- _TASK GOAL_
Please copy every line of the transcribed text in the material below, without changing anything, and leave out the pictures.

Transcribed page contents:
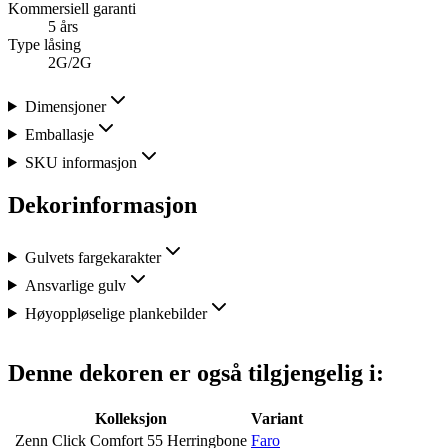
Kommersiell garanti
5 års
Type låsing
2G/2G
Dimensjoner
Emballasje
SKU informasjon
Dekorinformasjon
Gulvets fargekarakter
Ansvarlige gulv
Høyoppløselige plankebilder
Denne dekoren er også tilgjengelig i:
Kolleksjon
Variant
Zenn Click Comfort 55 Herringbone
Faro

- _EXERCISE OUTPUT_
Kommersiell garanti
5 års
Type låsing
2G/2G
Dimensjoner
Emballasje
SKU informasjon
Dekorinformasjon
Gulvets fargekarakter
Ansvarlige gulv
Høyoppløselige plankebilder
Denne dekoren er også tilgjengelig i:
Kolleksjon
Variant
Zenn Click Comfort 55 Herringbone
Faro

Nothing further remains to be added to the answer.